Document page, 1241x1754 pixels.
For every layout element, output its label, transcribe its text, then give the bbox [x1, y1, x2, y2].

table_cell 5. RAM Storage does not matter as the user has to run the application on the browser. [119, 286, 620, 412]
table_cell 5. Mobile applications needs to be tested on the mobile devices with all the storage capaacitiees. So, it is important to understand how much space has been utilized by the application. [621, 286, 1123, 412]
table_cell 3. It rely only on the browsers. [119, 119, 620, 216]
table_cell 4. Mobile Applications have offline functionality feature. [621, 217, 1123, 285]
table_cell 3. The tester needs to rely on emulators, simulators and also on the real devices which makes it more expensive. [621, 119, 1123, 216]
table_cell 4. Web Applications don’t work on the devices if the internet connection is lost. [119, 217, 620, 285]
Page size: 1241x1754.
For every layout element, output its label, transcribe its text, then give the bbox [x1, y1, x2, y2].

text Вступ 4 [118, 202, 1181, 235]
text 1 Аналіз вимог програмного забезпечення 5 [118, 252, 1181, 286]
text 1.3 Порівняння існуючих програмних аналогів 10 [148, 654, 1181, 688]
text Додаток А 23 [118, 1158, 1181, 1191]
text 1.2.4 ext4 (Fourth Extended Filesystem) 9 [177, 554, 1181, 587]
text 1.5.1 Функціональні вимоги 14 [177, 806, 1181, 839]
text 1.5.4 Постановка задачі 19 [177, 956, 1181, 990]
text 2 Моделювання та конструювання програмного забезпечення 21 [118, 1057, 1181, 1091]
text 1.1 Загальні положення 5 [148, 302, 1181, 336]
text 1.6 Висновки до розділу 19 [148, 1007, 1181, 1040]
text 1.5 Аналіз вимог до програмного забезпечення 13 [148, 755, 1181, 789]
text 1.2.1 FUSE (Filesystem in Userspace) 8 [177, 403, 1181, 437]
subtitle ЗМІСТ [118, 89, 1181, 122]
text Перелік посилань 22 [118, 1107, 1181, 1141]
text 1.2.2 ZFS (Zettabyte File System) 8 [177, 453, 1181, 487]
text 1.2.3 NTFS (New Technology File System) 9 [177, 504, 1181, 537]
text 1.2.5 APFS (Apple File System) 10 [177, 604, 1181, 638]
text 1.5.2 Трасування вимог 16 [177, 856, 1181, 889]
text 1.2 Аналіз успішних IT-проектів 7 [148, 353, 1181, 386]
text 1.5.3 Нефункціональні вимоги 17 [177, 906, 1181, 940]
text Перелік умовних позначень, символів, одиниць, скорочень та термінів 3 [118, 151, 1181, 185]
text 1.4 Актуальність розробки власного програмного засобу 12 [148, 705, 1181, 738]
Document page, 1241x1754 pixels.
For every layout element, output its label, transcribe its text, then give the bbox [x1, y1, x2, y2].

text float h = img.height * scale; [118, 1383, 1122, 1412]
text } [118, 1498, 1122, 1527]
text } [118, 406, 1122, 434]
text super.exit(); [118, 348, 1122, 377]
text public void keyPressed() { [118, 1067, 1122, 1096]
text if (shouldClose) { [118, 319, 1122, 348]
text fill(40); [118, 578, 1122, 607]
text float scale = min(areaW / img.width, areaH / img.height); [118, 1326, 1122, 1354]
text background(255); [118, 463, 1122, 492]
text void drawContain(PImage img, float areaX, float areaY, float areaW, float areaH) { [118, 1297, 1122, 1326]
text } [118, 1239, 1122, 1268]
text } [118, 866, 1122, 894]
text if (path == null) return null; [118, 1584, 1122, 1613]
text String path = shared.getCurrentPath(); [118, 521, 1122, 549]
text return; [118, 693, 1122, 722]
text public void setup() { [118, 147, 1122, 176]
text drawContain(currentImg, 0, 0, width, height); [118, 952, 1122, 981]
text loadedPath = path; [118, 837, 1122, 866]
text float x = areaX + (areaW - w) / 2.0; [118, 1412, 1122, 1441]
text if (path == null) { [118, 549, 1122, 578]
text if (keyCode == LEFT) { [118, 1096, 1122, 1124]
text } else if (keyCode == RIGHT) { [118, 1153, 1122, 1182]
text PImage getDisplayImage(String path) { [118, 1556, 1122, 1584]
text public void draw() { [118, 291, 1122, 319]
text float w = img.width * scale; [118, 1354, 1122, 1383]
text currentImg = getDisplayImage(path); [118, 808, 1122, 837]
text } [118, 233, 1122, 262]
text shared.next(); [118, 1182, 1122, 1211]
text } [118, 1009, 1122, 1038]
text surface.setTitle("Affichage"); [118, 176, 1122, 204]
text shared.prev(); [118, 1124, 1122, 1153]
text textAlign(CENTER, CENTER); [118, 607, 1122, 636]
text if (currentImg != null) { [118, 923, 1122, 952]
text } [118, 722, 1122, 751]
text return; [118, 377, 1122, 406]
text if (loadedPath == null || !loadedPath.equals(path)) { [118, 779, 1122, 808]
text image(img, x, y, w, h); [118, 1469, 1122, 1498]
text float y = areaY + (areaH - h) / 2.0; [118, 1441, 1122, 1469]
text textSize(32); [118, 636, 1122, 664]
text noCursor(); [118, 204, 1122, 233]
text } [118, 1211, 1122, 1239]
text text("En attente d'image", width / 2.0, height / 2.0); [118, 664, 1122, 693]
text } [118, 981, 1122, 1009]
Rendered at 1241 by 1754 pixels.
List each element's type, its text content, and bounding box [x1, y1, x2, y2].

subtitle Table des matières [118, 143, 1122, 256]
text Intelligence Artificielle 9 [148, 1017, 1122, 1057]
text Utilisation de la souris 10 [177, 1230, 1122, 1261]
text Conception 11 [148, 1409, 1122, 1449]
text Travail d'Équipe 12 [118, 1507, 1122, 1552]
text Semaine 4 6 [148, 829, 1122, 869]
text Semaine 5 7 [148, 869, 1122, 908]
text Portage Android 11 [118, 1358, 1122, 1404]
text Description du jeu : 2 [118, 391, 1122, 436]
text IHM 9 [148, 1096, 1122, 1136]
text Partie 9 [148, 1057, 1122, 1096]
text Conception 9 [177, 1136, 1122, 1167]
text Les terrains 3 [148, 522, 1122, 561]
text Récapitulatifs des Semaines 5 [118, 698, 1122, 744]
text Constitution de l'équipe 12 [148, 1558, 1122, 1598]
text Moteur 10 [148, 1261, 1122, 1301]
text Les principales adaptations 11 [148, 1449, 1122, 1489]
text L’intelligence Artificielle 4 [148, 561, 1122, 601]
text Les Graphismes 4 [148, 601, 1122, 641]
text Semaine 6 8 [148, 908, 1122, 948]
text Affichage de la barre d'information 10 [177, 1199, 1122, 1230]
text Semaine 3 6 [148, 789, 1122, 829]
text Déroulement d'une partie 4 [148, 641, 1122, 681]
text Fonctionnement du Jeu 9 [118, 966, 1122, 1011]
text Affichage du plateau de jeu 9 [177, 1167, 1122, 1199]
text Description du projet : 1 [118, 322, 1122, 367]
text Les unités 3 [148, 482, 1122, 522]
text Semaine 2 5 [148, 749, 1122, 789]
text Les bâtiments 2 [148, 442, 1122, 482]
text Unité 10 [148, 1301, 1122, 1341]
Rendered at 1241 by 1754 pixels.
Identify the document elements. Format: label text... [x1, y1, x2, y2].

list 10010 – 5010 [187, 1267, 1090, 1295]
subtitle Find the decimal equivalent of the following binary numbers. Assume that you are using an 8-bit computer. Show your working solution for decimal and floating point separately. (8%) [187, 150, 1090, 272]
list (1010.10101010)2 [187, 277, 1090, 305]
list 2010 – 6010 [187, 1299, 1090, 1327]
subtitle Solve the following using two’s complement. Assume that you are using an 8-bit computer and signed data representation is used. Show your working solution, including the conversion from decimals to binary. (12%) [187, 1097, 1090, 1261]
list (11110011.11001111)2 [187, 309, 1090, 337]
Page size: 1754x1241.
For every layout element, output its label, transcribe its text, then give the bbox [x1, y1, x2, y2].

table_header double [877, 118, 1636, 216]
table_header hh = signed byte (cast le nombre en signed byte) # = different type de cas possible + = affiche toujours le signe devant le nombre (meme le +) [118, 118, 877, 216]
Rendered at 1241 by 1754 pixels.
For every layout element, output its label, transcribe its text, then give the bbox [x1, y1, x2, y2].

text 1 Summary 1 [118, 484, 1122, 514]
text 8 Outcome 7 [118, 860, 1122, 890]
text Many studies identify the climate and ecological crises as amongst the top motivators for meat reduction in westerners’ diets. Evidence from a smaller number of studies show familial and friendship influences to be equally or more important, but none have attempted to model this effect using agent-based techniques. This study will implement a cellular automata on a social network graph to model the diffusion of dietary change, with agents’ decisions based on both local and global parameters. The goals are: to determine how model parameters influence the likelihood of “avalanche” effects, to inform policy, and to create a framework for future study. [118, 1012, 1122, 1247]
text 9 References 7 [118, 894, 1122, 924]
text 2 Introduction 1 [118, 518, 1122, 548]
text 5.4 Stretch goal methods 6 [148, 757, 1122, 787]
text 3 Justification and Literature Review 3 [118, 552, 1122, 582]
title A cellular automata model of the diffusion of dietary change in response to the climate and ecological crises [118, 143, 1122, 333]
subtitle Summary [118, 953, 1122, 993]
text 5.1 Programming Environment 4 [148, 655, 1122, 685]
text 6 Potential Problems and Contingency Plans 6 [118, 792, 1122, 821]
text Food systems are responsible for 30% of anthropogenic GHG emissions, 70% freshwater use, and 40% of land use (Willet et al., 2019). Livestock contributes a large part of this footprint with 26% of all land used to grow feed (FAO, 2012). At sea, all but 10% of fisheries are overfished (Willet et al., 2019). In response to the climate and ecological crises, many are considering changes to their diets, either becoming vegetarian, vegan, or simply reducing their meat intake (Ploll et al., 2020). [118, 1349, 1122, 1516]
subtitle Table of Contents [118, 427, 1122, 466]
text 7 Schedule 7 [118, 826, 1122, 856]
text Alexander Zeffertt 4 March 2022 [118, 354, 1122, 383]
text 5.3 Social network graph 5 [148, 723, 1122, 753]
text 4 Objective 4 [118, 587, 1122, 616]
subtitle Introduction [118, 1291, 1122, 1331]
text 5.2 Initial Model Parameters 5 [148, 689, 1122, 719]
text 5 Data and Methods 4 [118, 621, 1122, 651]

Exercise details:
Begin at the line that has "text Вступ 4 [118, 202, 1181, 235]" and stop after the line that has "text 1.2.2 ZFS". Reproduce those lines with "Висновки" swapped for "Підсумки" and everything else unchanged.

Expected answer:
text Вступ 4 [118, 202, 1181, 235]
text 1 Аналіз вимог програмного забезпечення 5 [118, 252, 1181, 286]
text 1.3 Порівняння існуючих програмних аналогів 10 [148, 654, 1181, 688]
text Додаток А 23 [118, 1158, 1181, 1191]
text 1.2.4 ext4 (Fourth Extended Filesystem) 9 [177, 554, 1181, 587]
text 1.5.1 Функціональні вимоги 14 [177, 806, 1181, 839]
text 1.5.4 Постановка задачі 19 [177, 956, 1181, 990]
text 2 Моделювання та конструювання програмного забезпечення 21 [118, 1057, 1181, 1091]
text 1.1 Загальні положення 5 [148, 302, 1181, 336]
text 1.6 Підсумки до розділу 19 [148, 1007, 1181, 1040]
text 1.5 Аналіз вимог до програмного забезпечення 13 [148, 755, 1181, 789]
text 1.2.1 FUSE (Filesystem in Userspace) 8 [177, 403, 1181, 437]
subtitle ЗМІСТ [118, 89, 1181, 122]
text Перелік посилань 22 [118, 1107, 1181, 1141]
text 1.2.2 ZFS (Zettabyte File System) 8 [177, 453, 1181, 487]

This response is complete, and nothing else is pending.